Information provided:

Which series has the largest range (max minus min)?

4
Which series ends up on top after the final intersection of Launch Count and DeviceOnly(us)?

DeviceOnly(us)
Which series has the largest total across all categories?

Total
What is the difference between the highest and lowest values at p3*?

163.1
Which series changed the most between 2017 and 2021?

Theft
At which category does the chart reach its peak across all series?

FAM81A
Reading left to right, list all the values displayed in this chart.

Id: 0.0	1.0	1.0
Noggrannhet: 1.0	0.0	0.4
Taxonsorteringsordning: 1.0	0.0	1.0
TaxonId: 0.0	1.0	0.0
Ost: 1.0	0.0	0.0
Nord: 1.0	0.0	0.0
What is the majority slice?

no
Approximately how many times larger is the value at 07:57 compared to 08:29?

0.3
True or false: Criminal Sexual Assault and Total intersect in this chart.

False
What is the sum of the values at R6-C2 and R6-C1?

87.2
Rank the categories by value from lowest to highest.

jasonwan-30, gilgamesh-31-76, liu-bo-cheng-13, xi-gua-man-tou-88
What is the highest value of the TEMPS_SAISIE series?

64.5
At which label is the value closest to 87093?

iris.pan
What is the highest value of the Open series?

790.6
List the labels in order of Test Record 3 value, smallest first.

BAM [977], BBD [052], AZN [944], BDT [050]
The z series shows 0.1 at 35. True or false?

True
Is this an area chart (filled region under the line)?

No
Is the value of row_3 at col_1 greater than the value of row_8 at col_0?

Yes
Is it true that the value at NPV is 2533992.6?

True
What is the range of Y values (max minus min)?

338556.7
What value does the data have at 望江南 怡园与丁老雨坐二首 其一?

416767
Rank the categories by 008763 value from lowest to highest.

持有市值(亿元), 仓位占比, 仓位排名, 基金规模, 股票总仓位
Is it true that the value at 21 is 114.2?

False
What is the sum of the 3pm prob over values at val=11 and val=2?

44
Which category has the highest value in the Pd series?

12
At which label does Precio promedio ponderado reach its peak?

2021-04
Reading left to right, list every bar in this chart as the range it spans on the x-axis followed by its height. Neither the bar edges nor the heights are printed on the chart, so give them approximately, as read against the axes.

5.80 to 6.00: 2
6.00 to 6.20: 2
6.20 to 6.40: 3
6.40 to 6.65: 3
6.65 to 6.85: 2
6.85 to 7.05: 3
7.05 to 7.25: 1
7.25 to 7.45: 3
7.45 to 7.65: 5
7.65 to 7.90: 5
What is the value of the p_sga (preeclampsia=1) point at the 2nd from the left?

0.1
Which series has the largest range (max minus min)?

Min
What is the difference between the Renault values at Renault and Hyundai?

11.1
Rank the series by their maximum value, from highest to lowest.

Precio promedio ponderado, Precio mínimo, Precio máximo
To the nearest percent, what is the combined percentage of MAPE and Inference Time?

Activity:
From the top of the material through the line containing "True or false: Criminal", write the lines out again with "chart" swapped for "plot" and everything else left unchanged.

Solution for this exercise:
Which series has the largest range (max minus min)?

4
Which series ends up on top after the final intersection of Launch Count and DeviceOnly(us)?

DeviceOnly(us)
Which series has the largest total across all categories?

Total
What is the difference between the highest and lowest values at p3*?

163.1
Which series changed the most between 2017 and 2021?

Theft
At which category does the plot reach its peak across all series?

FAM81A
Reading left to right, list all the values displayed in this plot.

Id: 0.0	1.0	1.0
Noggrannhet: 1.0	0.0	0.4
Taxonsorteringsordning: 1.0	0.0	1.0
TaxonId: 0.0	1.0	0.0
Ost: 1.0	0.0	0.0
Nord: 1.0	0.0	0.0
What is the majority slice?

no
Approximately how many times larger is the value at 07:57 compared to 08:29?

0.3
True or false: Criminal Sexual Assault and Total intersect in this plot.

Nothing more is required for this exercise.